Jetstar Hong Kong was announced in March this year and is on track to start services during 2013, subject to regulatory approval. It will deliver fares an average of up to 50 per cent cheaper than existing full service options to a range of destinations including mainland China, Japan, South Korea and South East Asia. The fleet will consist initially of three Airbus A320.
Jetstar had previously advised the Civil Aviation Department of the intention to apply for an Air Operators Certificate for the local airline, which maps out how Jetstar Hong Kong will manage its engineering, ground operations, fleet and crewing.
A project team has been assembled and announcement of key positions – including a Hong Kong Chief Executive Officer, Chief Pilot and Head of Engineering – is expected shortly. Recruitment of the first wave of up to 100 pilots and cabin crew is expected to begin in coming months.

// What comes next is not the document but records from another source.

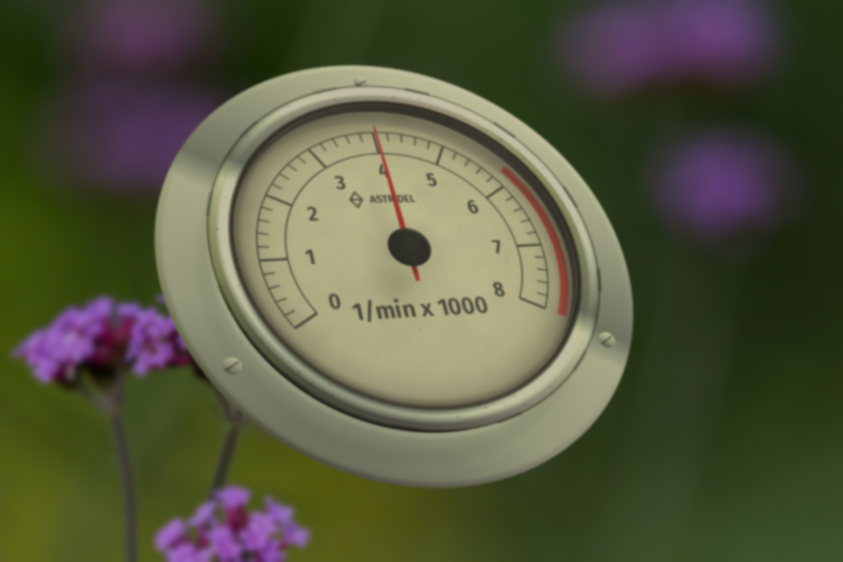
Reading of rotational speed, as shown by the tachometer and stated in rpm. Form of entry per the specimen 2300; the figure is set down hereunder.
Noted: 4000
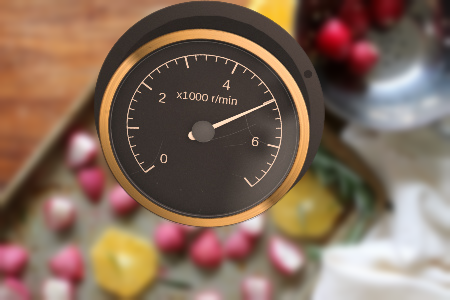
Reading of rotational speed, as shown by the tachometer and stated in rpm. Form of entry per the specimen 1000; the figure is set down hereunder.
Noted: 5000
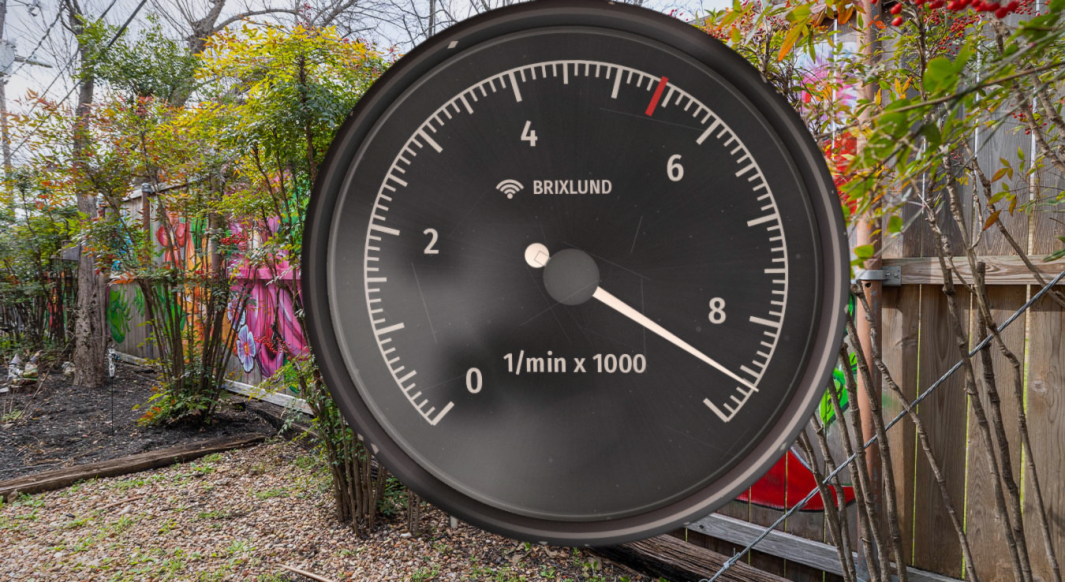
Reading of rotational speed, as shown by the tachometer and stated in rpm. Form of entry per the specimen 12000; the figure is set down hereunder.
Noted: 8600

Jetstar Group CEO, Jayne Hrdlicka, said that lodging the AOC application was an important step to ultimately creating new travel demand for Hong Kong through lower fares. “From our experience in other markets like Japan, Singapore and Australia we know that introducing sustainably low fares means people travel more places, more often,” Ms Hrdlicka said.
“The reason low fares airlines are generally well-received in new markets is because of their ability to increase overall demand. In other words, rather than taking a share of the existing pie we make the pie bigger.

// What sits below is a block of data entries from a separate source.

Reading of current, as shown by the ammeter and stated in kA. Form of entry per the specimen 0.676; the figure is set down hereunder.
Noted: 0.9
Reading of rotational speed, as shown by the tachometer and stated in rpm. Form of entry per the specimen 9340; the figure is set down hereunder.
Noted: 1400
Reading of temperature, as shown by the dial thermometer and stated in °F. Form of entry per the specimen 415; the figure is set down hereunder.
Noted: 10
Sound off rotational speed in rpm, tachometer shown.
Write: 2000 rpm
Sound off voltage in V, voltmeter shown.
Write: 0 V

“We’ve had strong support from tourism operators who want to see lower fares and competition bring more visitors to Hong Kong, particularly in the price-sensitive leisure end of the market.”
Jetstar Hong Kong is anticipated to add billions of dollars a year in economic activity for the city, as well as several hundred skilled jobs, by the time it reaches 18 aircraft in 2015. This would be generated chiefly through tourist spending on hotels, shopping and leisure activities as well as spending on airline operations with local suppliers including ground handling and engineering.
Recent research showed that 70 per cent of Hong Kong residents believed airfares to-and-from the city were too expensive and 66 per cent agreed low cost carriers would benefit the local economy.
In addition to preparing the Air Operators Certificate, Jetstar Hong Kong has been in discussions with a range of potential partners, including airports and major tourist attractions.
However, during the recent IATA meeting in Beijing, Hong Kong’s home carrier Cathay Pacific indicated that it does not see favourably the arrival of the new subsidiary of Qantas and China Eastern. Cathay seems increasingly irritated by the fact that Australians are now seeking approval from Hong Kong civil aviation to be able to code share with other subsidiaries of the group. Qantas has already other subsidiaries in Singapore with Jetstar Asia, Jetstar Japan as well as in Vietnam with Jetstar Pacific. During IATA, John Slosar, Cathay Pacific CEO highlighted that it would compete aggressively against the new Qantas offshoot.